① Art in the Era of Mass Production of Imagination

Mass production of artworks is possible

The era of generative AI with emergent capabilities

Art for humans that contemplates humanity's eternal problems is a destiny

[Kim Dae-sik Column] Art in the AI Era: We Must Not Forget That Humans Are Human View original image

One hundred years ago, Europe was a world of shock and change. World War I destroyed what seemed eternal: Russia, Germany, Austria-Hungary, and even the Ottoman Empire. Many young people who returned from the battlefield having lost arms and legs or become blind said that the war was not what they had imagined. It was vastly different from the wars they read about in novels or saw depicted in statues scattered across European cities. No one could dodge bullets automatically fired from submachine guns, and tanks and airplanes decided victory or defeat. It was no longer individual bravery and skill but the state's mass production capability of machines that began to determine everything.


German philosopher Walter Benjamin believed that beyond economics and war, the mass production capability of machines would have a fatal impact on art and literature as well. If photographs and films could be reproduced thousands of times, why would we bother going to art galleries to see artworks? If highly sophisticated replicas indistinguishable from the 'originals' displayed in galleries could be mass-produced, wouldn't the difference between originals and copies become meaningless?


Perhaps we are living in a world where Benjamin's concerns from 100 years ago are rapidly becoming reality. Generative artificial intelligence (AI), which has learned from hundreds of billions of sentences uploaded voluntarily by humanity on the internet, has begun to possess language and cognitive abilities. Linguist Noam Chomsky calls generative AI like ChatGPT a "statistical parrot," but the more you converse with ChatGPT, the more unsettling it feels. How can we explain generative AI that shows emergent abilities to infer things it was neither taught nor explained?


Over the past 30 years, humanity has voluntarily uploaded sentences, images, and videos to the internet. Aren't all these ultimately human thoughts, imagination, and memories? If so, generative AI may not have simply learned sentences and images but may have absorbed humanity's dreams, fears, and thoughts. Is that why large language models (LLMs) now learn and predict not only simple sentences but also the interrelationships between text and images, images and videos, and videos and sounds? When you input "Draw Walter Benjamin talking with a robot," AI instantly creates a picture. Since the exact image did not exist on the internet, it is a truly new creation. And once a machine creates one piece, it can tirelessly produce 100, 1,000, or even a million pieces.

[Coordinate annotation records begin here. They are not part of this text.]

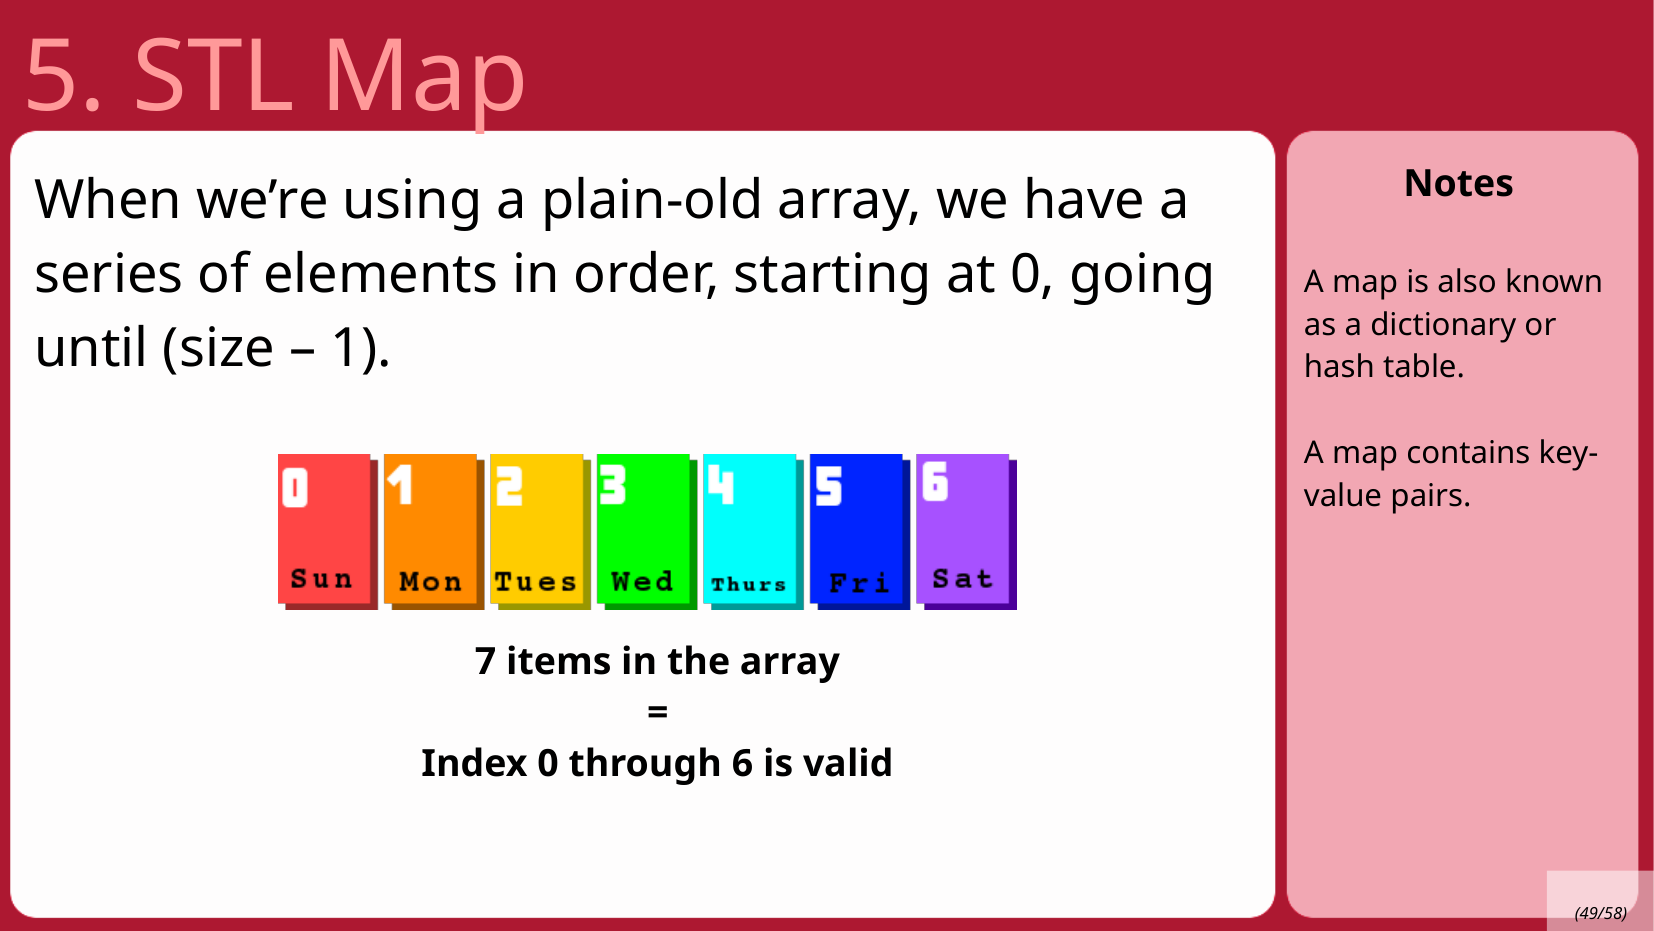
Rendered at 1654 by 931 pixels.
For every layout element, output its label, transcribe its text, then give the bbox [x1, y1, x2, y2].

text_box Notes A map is also known as a dictionary or hash table. A map contains key-value pairs. [1289, 149, 1629, 460]
text_box 7 items in the array = Index 0 through 6 is valid [228, 640, 1088, 782]
text_box When we’re using a plain-old array, we have a series of elements in order, starting at 0, going until (size – 1). [34, 160, 1248, 373]
title 5. STL Map [22, 7, 1511, 136]
picture [0, 0, 1654, 931]
text_box (<number>/58) [1546, 877, 1654, 931]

Image created with AI program (right) combined with Tolstoy portrait (Lee Young-woo, Art Team Manager 20wo@asiae.co.kr)

Image created with AI program (right) combined with Tolstoy portrait (Lee Young-woo, Art Team Manager 20wo@asiae.co.kr)

View original image

Literature is similar. The 19th-century Russian novelist Lev Tolstoy is famous for his epic 'War and Peace,' which spans 1,200 pages. Tolstoy wrote every word and sentence by hand and took six years to complete the work. But someday, won't AI be able to complete a 1,200-page novel not in six years but in six seconds? Then why should humans suffer and struggle for six years to create? Just as we no longer make plates and bowls by hand, shouldn't future artworks and novel adaptations for films be mass-produced by machines?

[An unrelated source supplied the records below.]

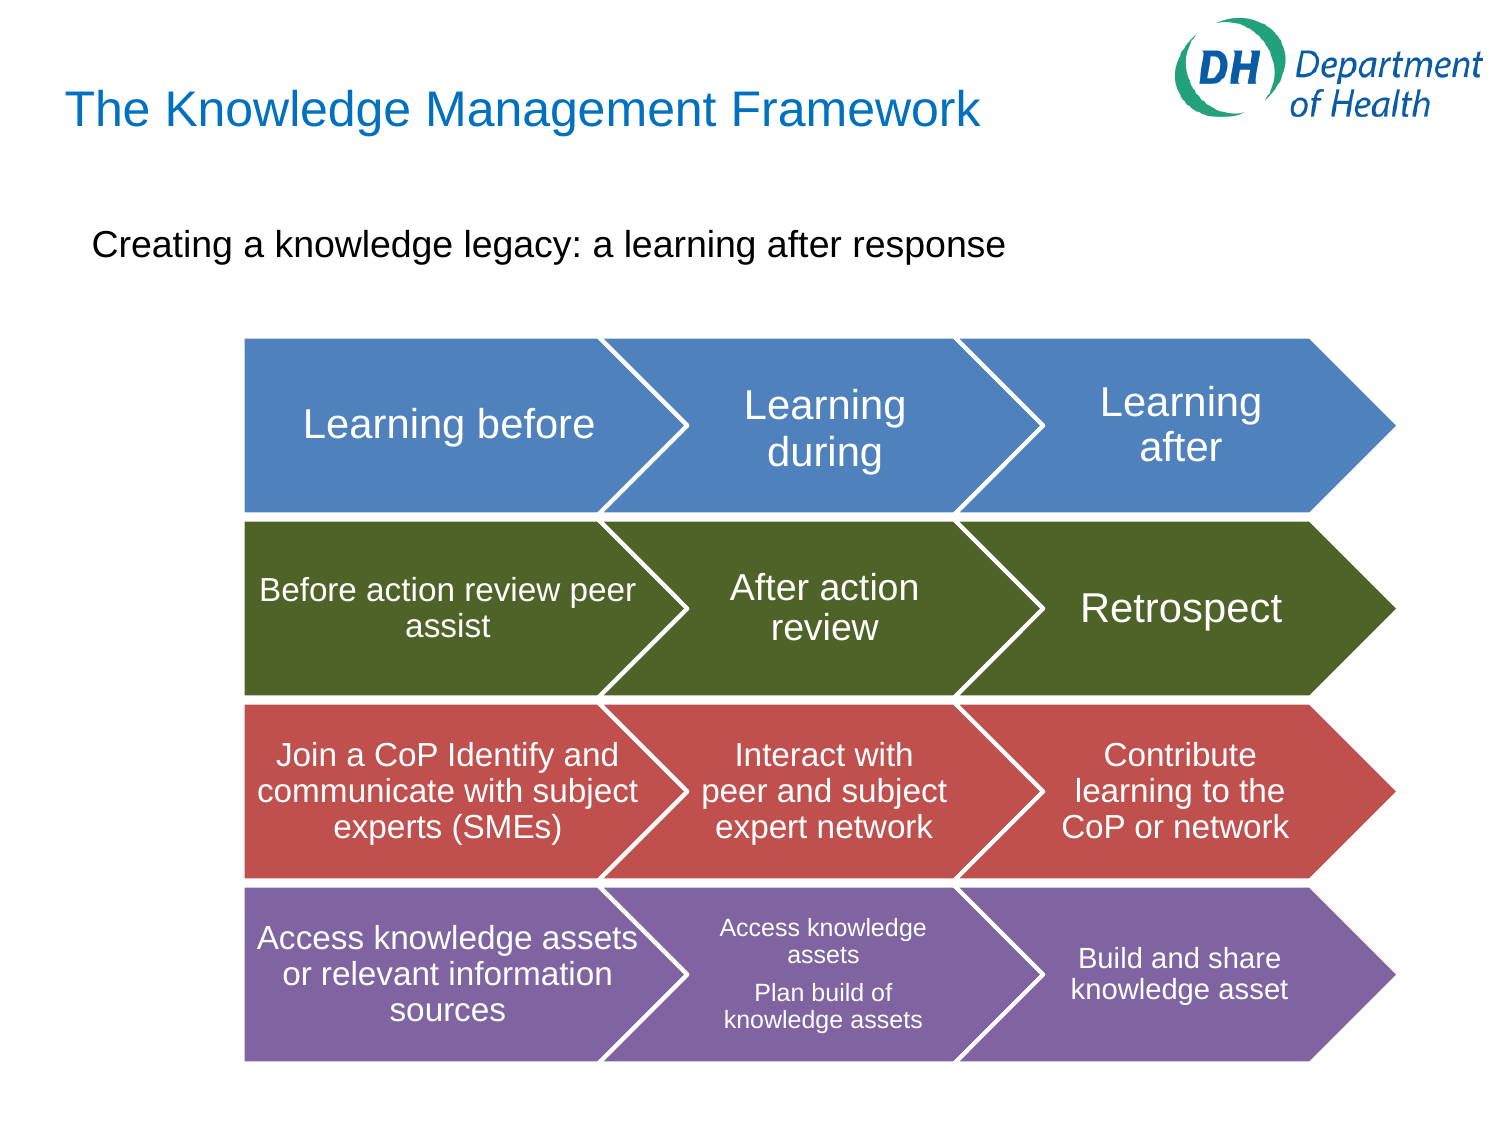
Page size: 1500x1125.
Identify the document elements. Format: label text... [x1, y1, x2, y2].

picture [1175, 19, 1483, 117]
title The Knowledge Management Framework [49, 67, 1400, 256]
text_box Retrospect [954, 519, 1400, 698]
text_box Access knowledge assets or relevant information sources [242, 885, 686, 1064]
text_box Interact with peer and subject expert network [598, 702, 1042, 881]
text_box Creating a knowledge legacy: a learning after response [76, 212, 1081, 273]
text_box Join a CoP Identify and communicate with subject experts (SMEs) [242, 702, 686, 881]
text_box After action review [598, 519, 1042, 698]
text_box Contribute learning to the CoP or network [954, 702, 1400, 881]
text_box Build and share knowledge asset [954, 885, 1400, 1064]
text_box Before action review peer assist [242, 519, 686, 698]
text_box Access knowledge assets Plan build of knowledge assets [598, 885, 1042, 1064]
text_box Learning before [242, 336, 686, 515]
text_box Learning during [598, 336, 1042, 515]
text_box Learning after [954, 336, 1400, 515]
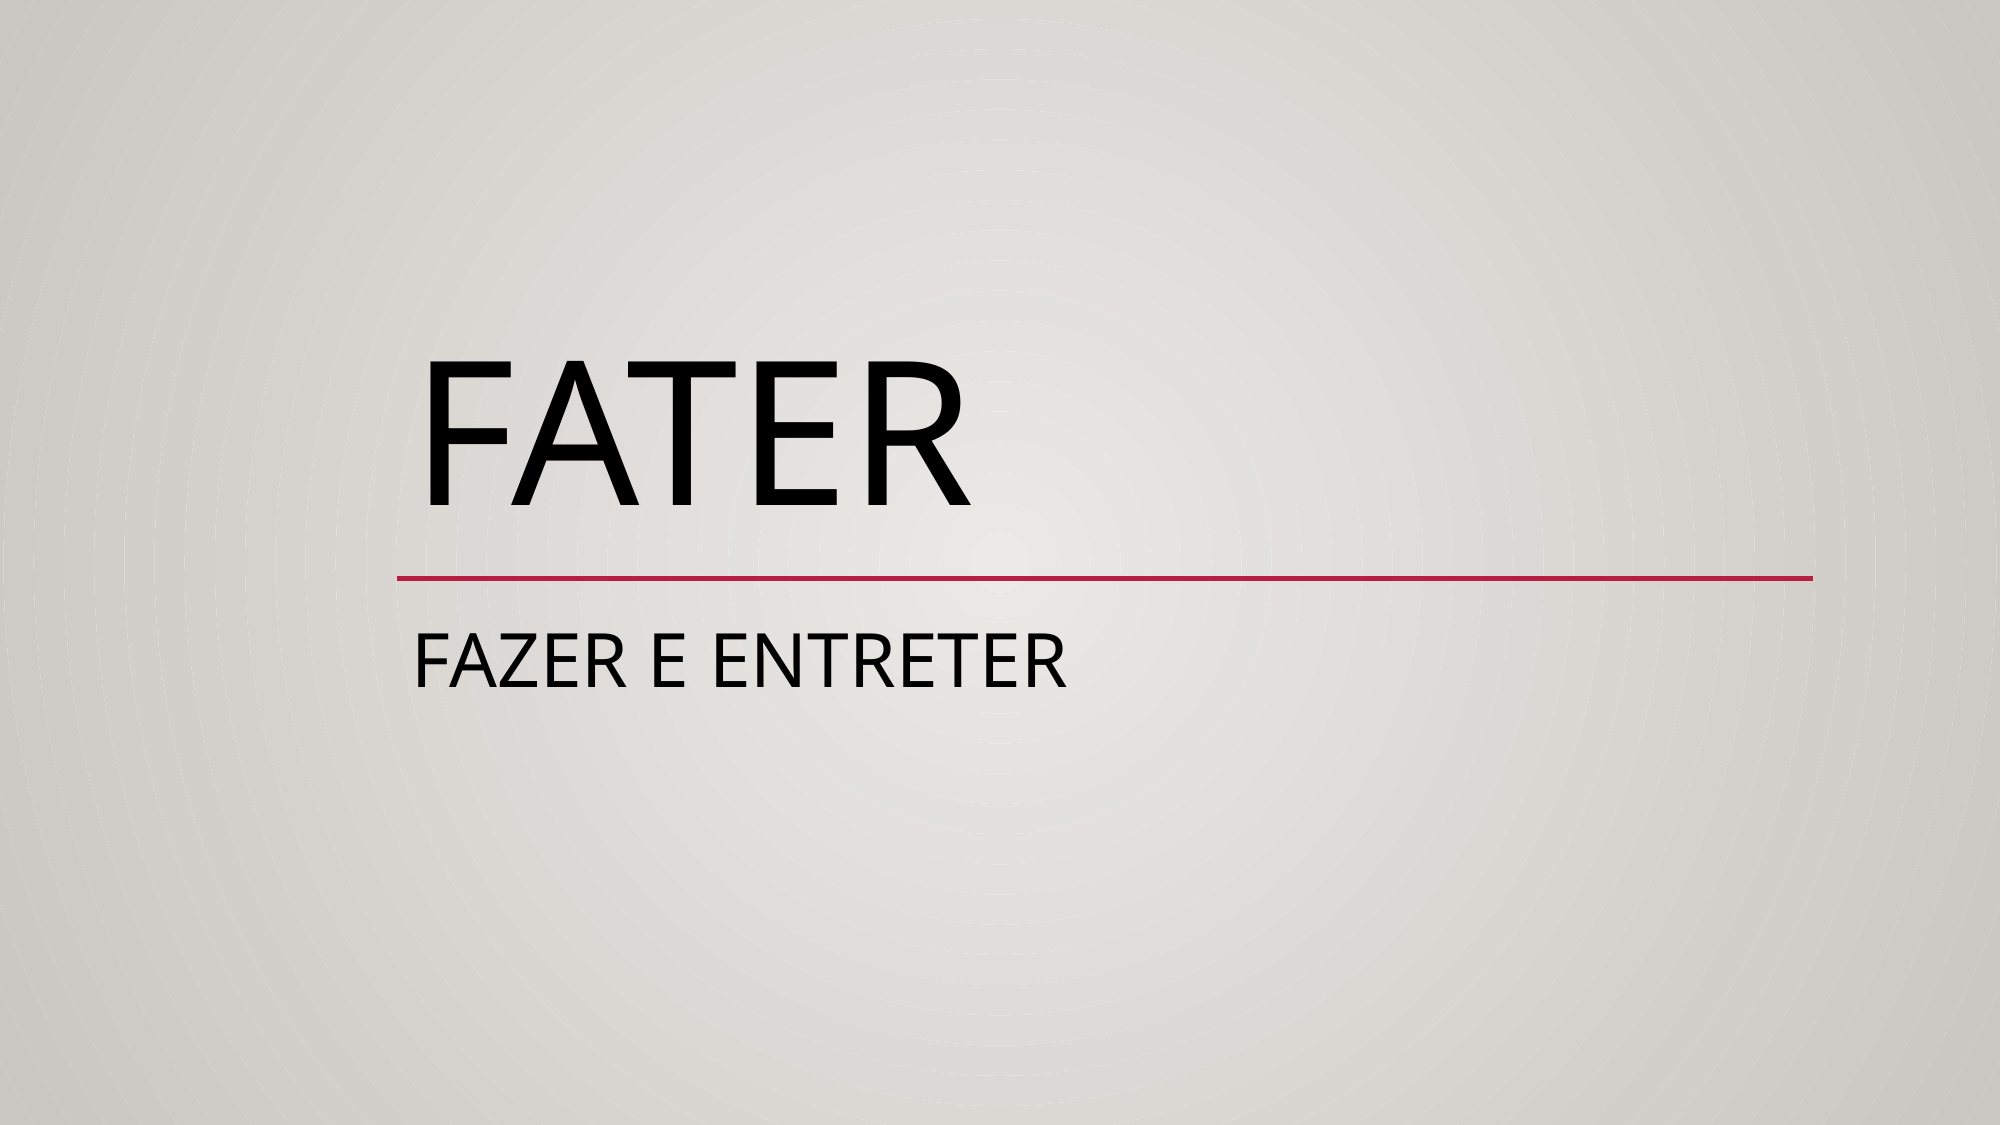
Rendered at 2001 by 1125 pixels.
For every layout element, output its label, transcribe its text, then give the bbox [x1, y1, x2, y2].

As we experience a world where imagination can be mass-produced for the first time in human history, we must seriously ask: Why should humans still create art? Why should humans still write poetry and novels and perform dance and singing on stage?


Mathematician Norbert Wiener imagined a future in his 1950 book 'The Human Use of Human Beings,' where highly automated machines would transform industry, economy, society, politics, and even art. Artist Nam June Paik, who became familiar with the machines Wiener called 'Cybernetics,' concluded that art for humans living in the cybernetic era is more important than cybernetic art itself.

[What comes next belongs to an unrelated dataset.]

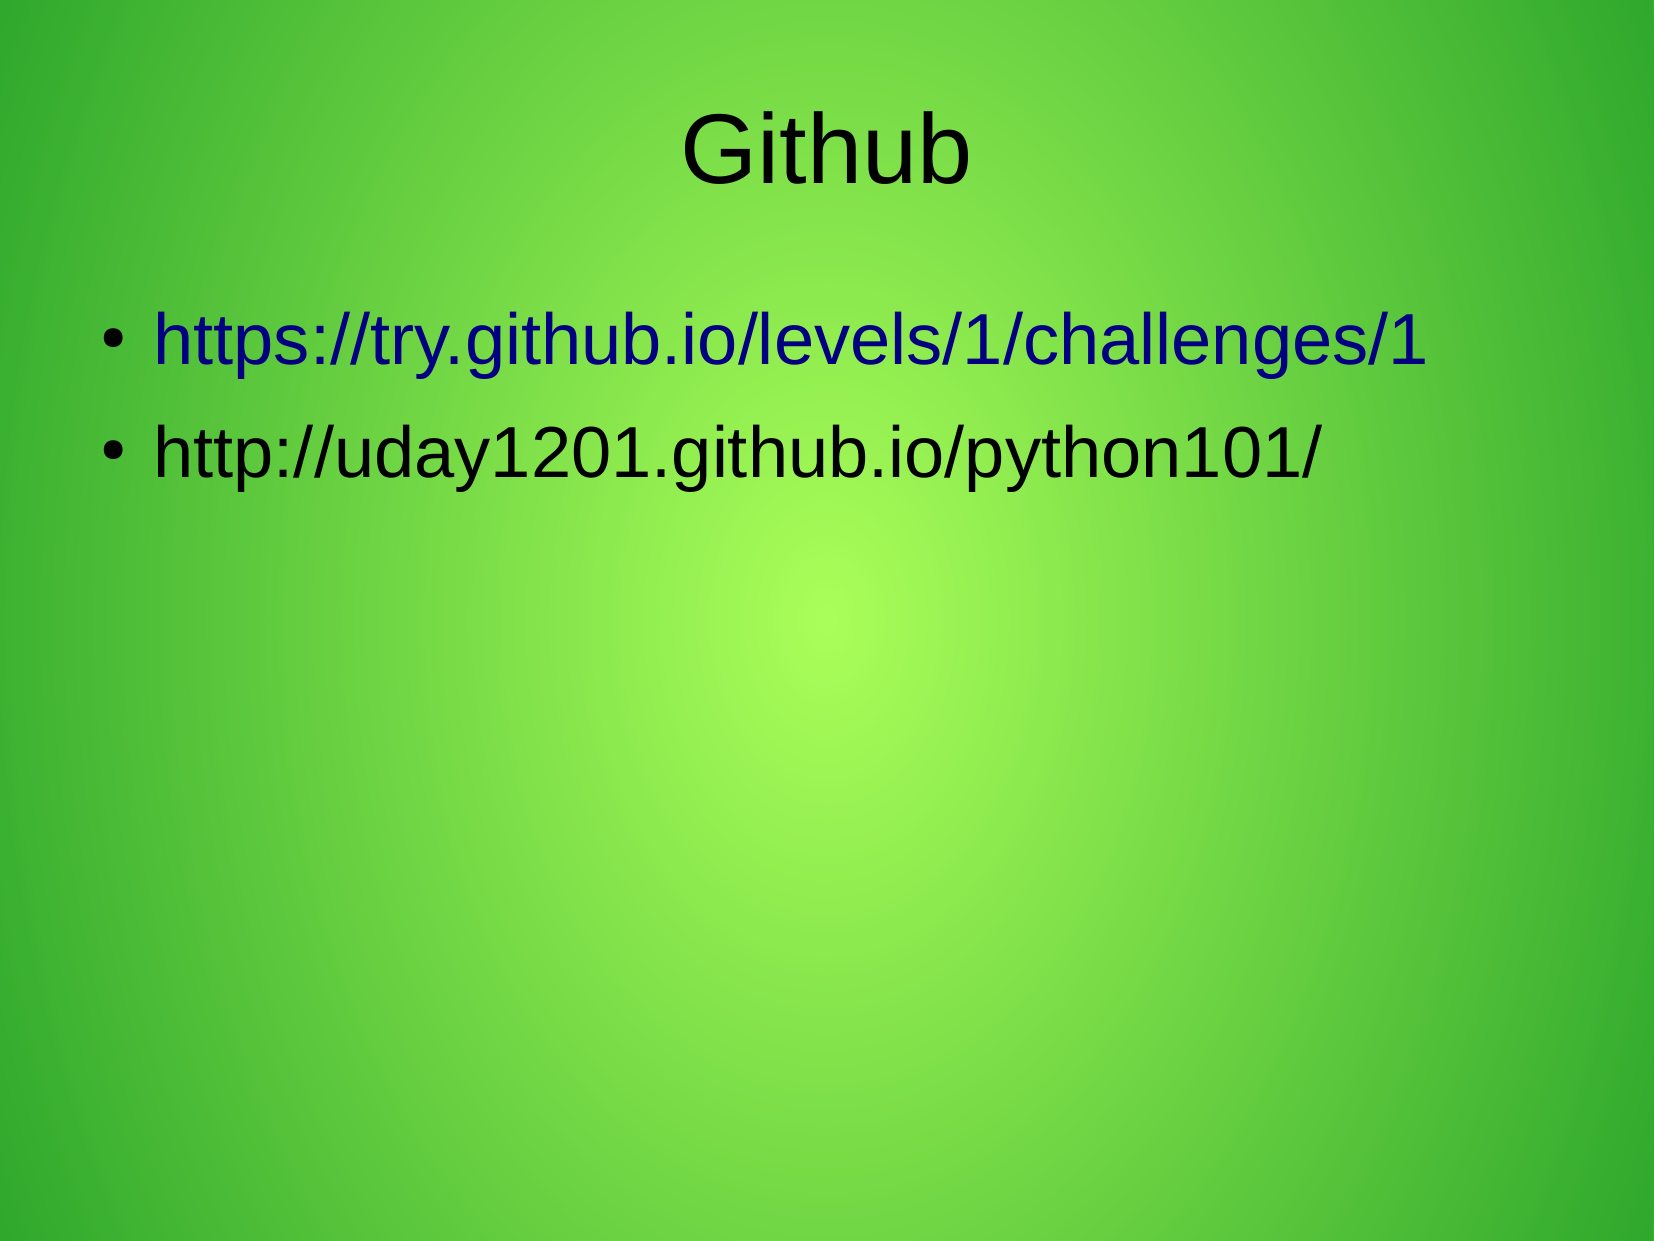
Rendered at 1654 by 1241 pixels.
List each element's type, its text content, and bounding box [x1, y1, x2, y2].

Ultimately, the core of art in the generative AI era must be art for humans that contemplates the meaning of existence and humanity's eternal problems, beyond AI as a new tool in the era of mass production of imagination. Or perhaps the most important task of art is to remind us not to forget such questions and to remember that humans are still human.



Kim Dae-sik, Professor, Department of Electrical Engineering, KAIST


This content was produced with the assistance of AI translation services.